The moderation process used instead prompted widespread criticism after thousands of students received downgraded results.
Many groups called for details on how the appeal process using mock results will work, and whether the process would be the same for students who will receive GCSE results next week.
– Who can appeal?
The Government has confirmed appeals using mock results will be open to GCSE, AS and A-level students as well as those taking Extended Project Qualifications and the Advanced Extension Award in maths.
Ofqual said this route of appeal is open to any student with a higher mock grade than their calculated one.
– When can they appeal?
Exam boards have confirmed they will be ready to process these appeals from Monday and students are asked to contact their school or college.
– What work can be used?
In the details released by Ofqual on Saturday, the regulator said that past assessments from the relevant exam board can be used, such as past papers.
Mock exams or assessments created by teachers can also be used as long as they are similar to past exams in the style and content covered.

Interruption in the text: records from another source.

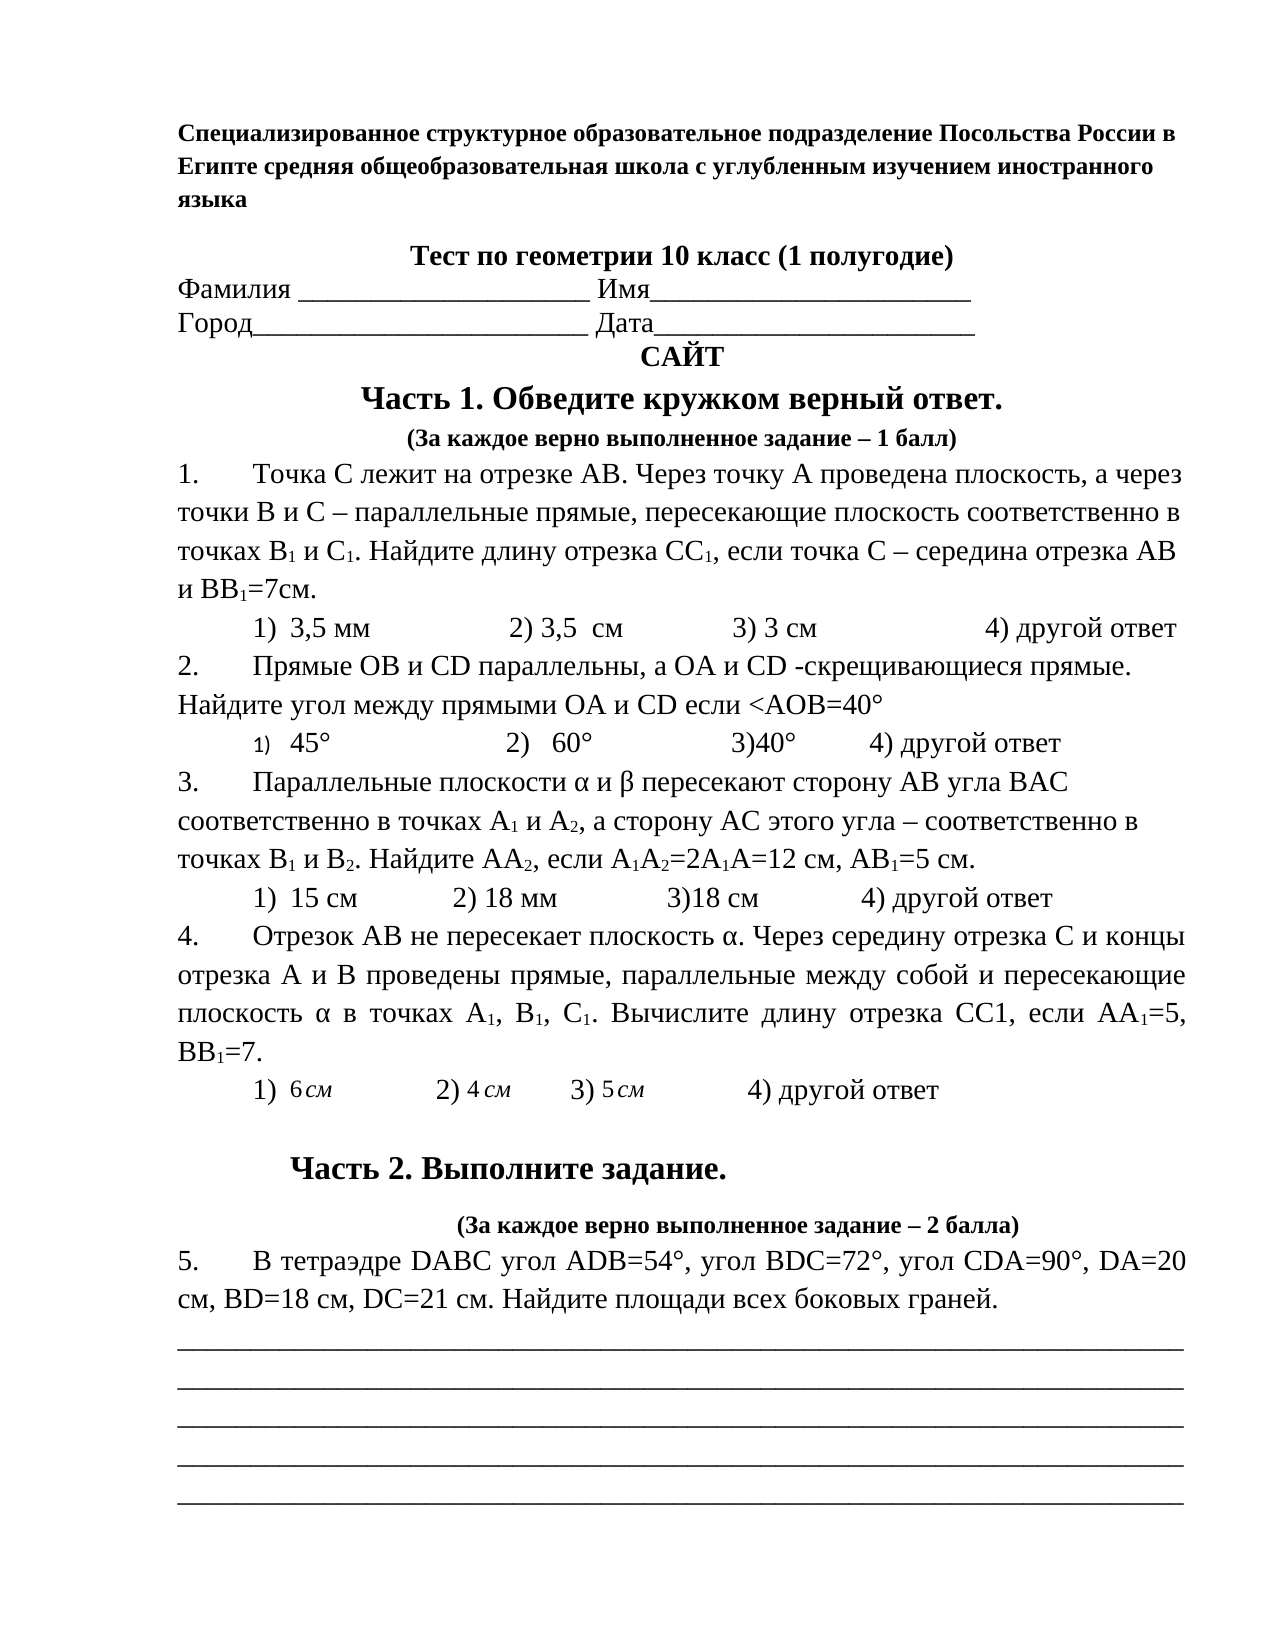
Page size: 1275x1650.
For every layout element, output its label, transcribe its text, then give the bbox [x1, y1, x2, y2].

text Специализированное структурное образовательное подразделение Посольства России в Египте средняя общеобразовательная школа с углубленным изучением иностранного языка [177, 118, 1186, 213]
text Фамилия ____________________ Имя______________________ [177, 272, 1186, 305]
list Отрезок АВ не пересекает плоскость α. Через середину отрезка С и концы отрезка А и В проведены прямые, параллельные между собой и пересекающие плоскость α в точках А1, В1, С1. Вычислите длину отрезка СС1, если АА1=5, ВВ1=7. [177, 918, 1186, 1067]
list Прямые ОВ и CD параллельны, а ОА и CD -скрещивающиеся прямые. Найдите угол между прямыми ОА и CD если <АОВ=40° [177, 648, 1186, 721]
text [177, 1320, 1186, 1508]
text (За каждое верно выполненное задание – 1 балл) [177, 423, 1186, 451]
list 15 см 2) 18 мм 3)18 см 4) другой ответ [252, 880, 1186, 913]
text Часть 2. Выполните задание. [290, 1149, 727, 1187]
list В тетраэдре DABC угол ADB=54°, угол BDC=72°, угол CDA=90°, DA=20 см, BD=18 см, DC=21 см. Найдите площади всех боковых граней. [177, 1243, 1186, 1315]
text Часть 1. Обведите кружком верный ответ. [177, 379, 1186, 417]
list 45° 2) 60° 3)40° 4) другой ответ [252, 726, 1186, 759]
text САЙТ [177, 339, 1186, 372]
text Тест по геометрии 10 класс (1 полугодие) [177, 238, 1186, 272]
list 3,5 мм 2) 3,5 см 3) 3 см 4) другой ответ [252, 610, 1186, 643]
text Город_______________________ Дата______________________ [177, 305, 1186, 339]
list 2) 3) 4) другой ответ [252, 1072, 1186, 1106]
list Точка С лежит на отрезке АВ. Через точку А проведена плоскость, а через точки В и С – параллельные прямые, пересекающие плоскость соответственно в точках В1 и С1. Найдите длину отрезка СС1, если точка С – середина отрезка АВ и ВВ1=7см. [177, 456, 1186, 605]
text (За каждое верно выполненное задание – 2 балла) [290, 1210, 1186, 1239]
list Параллельные плоскости α и β пересекают сторону АВ угла ВАС соответственно в точках А1 и А2, а сторону АС этого угла – соответственно в точках В1 и В2. Найдите АА2, если А1А2=2А1А=12 см, АВ1=5 см. [177, 764, 1186, 875]
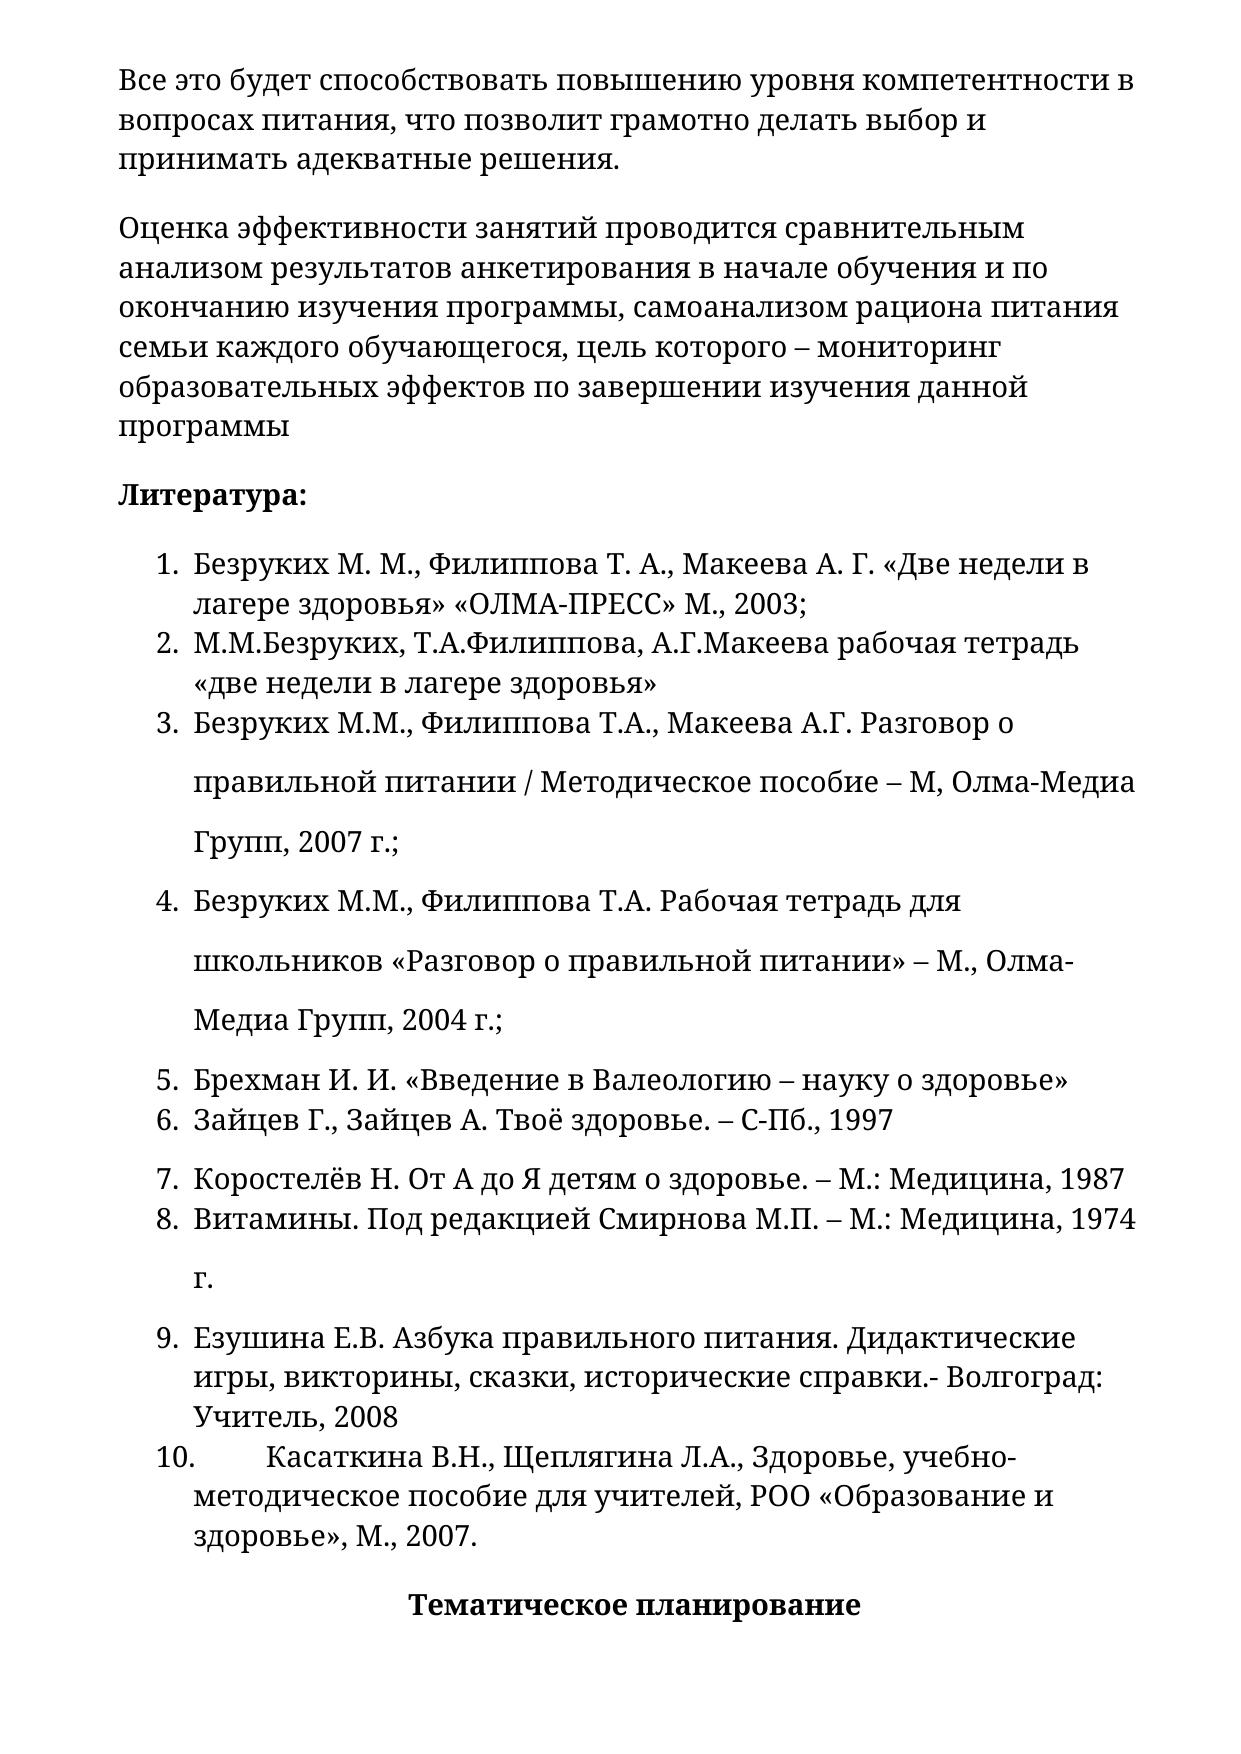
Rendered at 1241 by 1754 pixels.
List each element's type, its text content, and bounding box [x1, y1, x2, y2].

Marked coursework can also be used if students did not take a written mock exam before their school or college closed, but it must have been completed in the conditions set by the relevant exam board.
It can also be used in addition to mock exam results.

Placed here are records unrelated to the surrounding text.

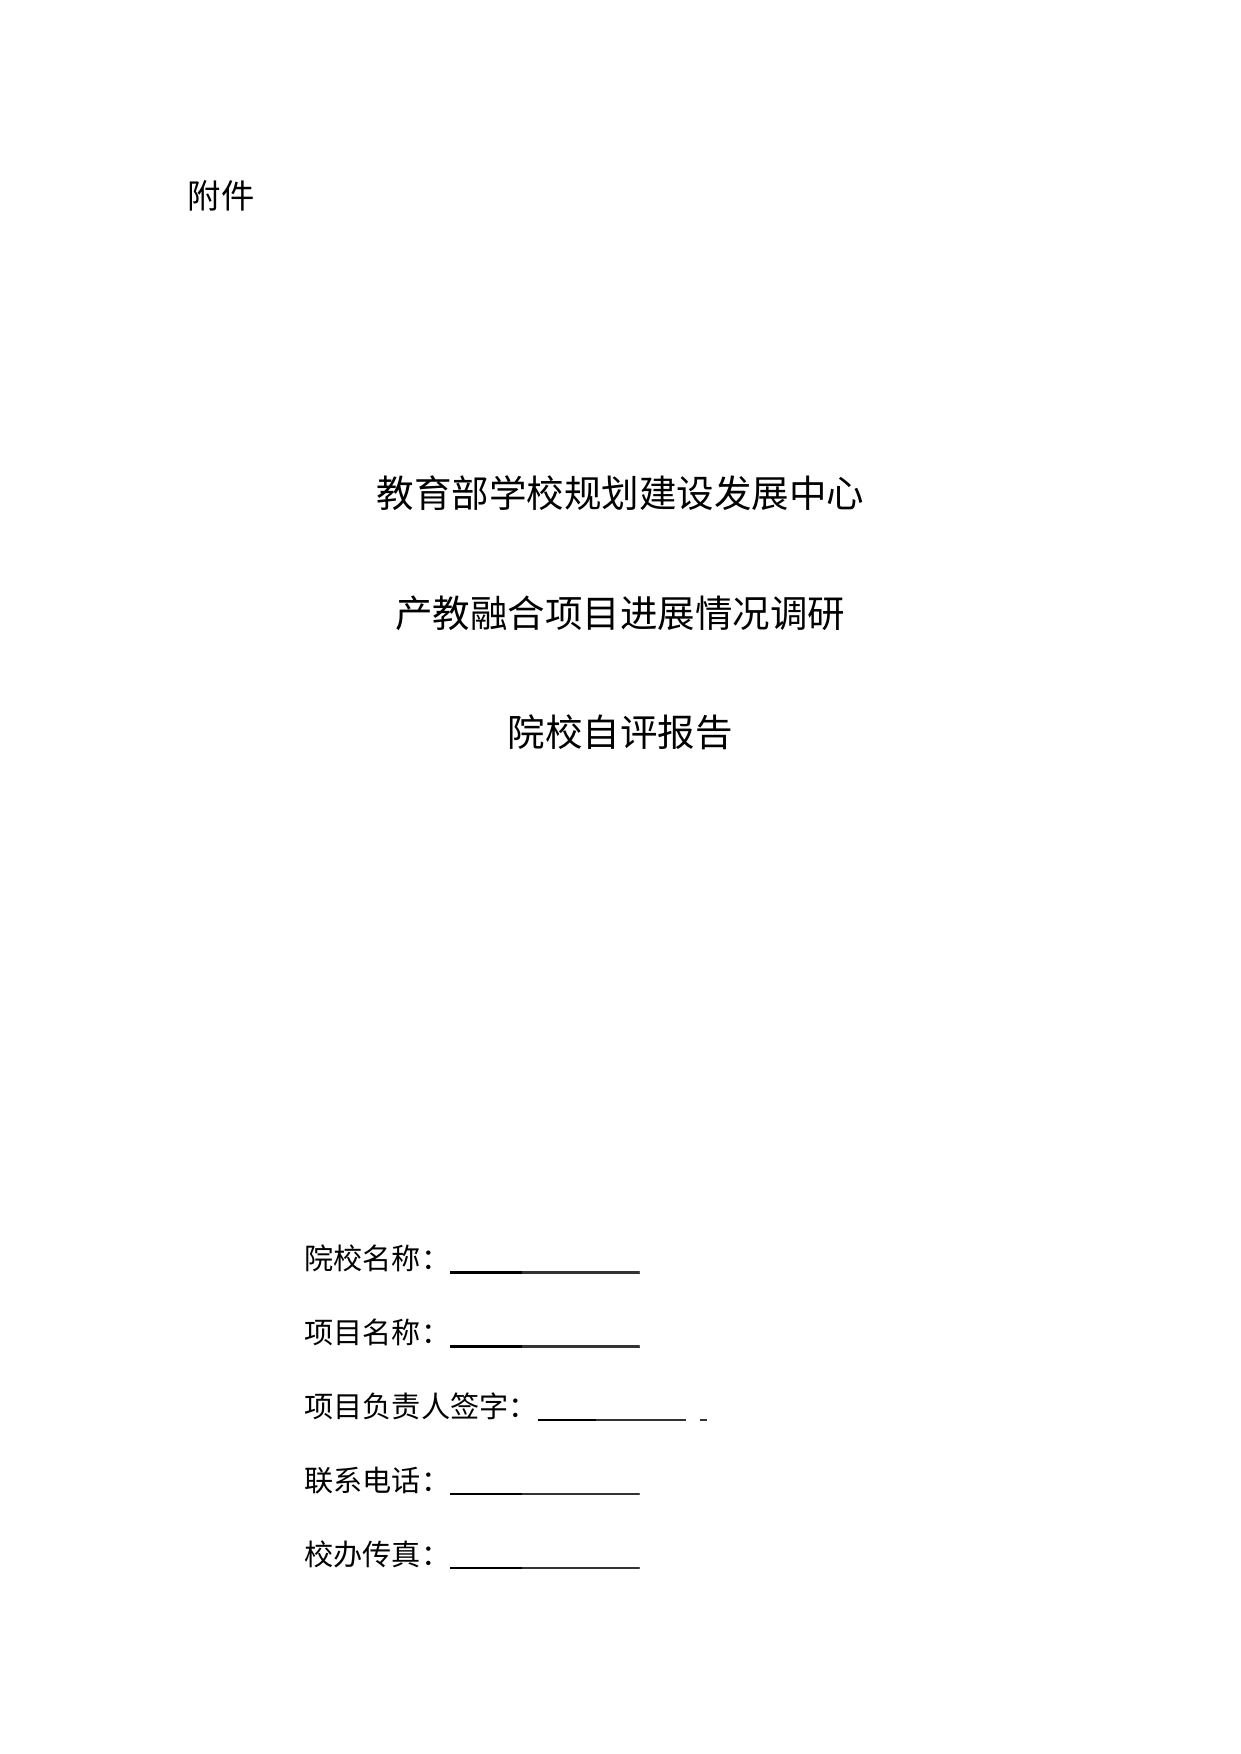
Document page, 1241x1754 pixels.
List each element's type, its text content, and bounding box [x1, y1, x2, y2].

text 院校名称： _ [187, 1222, 1053, 1281]
text 联系电话： _ [187, 1444, 1053, 1503]
text 项目名称： _ [187, 1296, 1053, 1355]
text 产教融合项目进展情况调研 [187, 578, 1053, 643]
text 教育部学校规划建设发展中心 [187, 459, 1053, 524]
text 校办传真： _ [187, 1518, 1053, 1577]
text 项目负责人签字： 1 [187, 1370, 1053, 1429]
text 附件 [187, 162, 1053, 227]
text 院校自评报告 [187, 698, 1053, 763]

– What conditions are required?
Mock assessments used for an appeal must have been supervised, previously unseen and taken in conditions that ensure the work is the student’s own.
This includes invigilation, not having the possibility of corrections or revisions, and students not having access to study materials banned in exams.
The mocks also need to have been taken under timed conditions that match up to the time provided in normal exams, with adjustments allowed for students eligible for extra time.
It must have been completed within the programme of study and by March 20, when most schools and colleges were closed.
– What must the mock assessment cover?
Mock assessments used for the appeal must have “substantial coverage” of the normally-assessed curriculum, equivalent to an exam paper or one non-examination assessed task.
– What about the centre assessment grades?
Schools and colleges were told to submit the grades they thought each student would have received if they had sat the papers, alongside a rank order of students.
Ofqual said on Saturday the centre assessment grades took the student’s performance over the whole course into account, whereas mock assessments do not normally cover the full range of content.
This means if a student’s mock result is higher than the centre assessment grade, they will receive the lower grade.
The regulator added that no grades will go down as a result of an appeal.
– What about marking?
The mocks must have been marked using a marking scheme provided by the relevant exam board, or one that matches up to the exam board’s marking scheme.
The grade given as a result of the mock must be in line with the relevant exam board’s standard.
This can include using the grade boundaries from the exam board when a past paper has been used.
– What do schools need to do?
Schools and colleges need to be able to provide evidence for the entire subject cohort if required.
Ofqual said this includes proof of the marks given, evidence marking was carried out by the deadline as well as the exam paper and mark scheme used.
The student’s written paper does not need to have been kept.
The Government previously confirmed schools in England will be able to appeal against A-level and GCSE grades free of charge.
State-funded schools and colleges will also be able to claim back the cost of unsuccessful appeals as well as fees for autumn exams, the Department for Education said.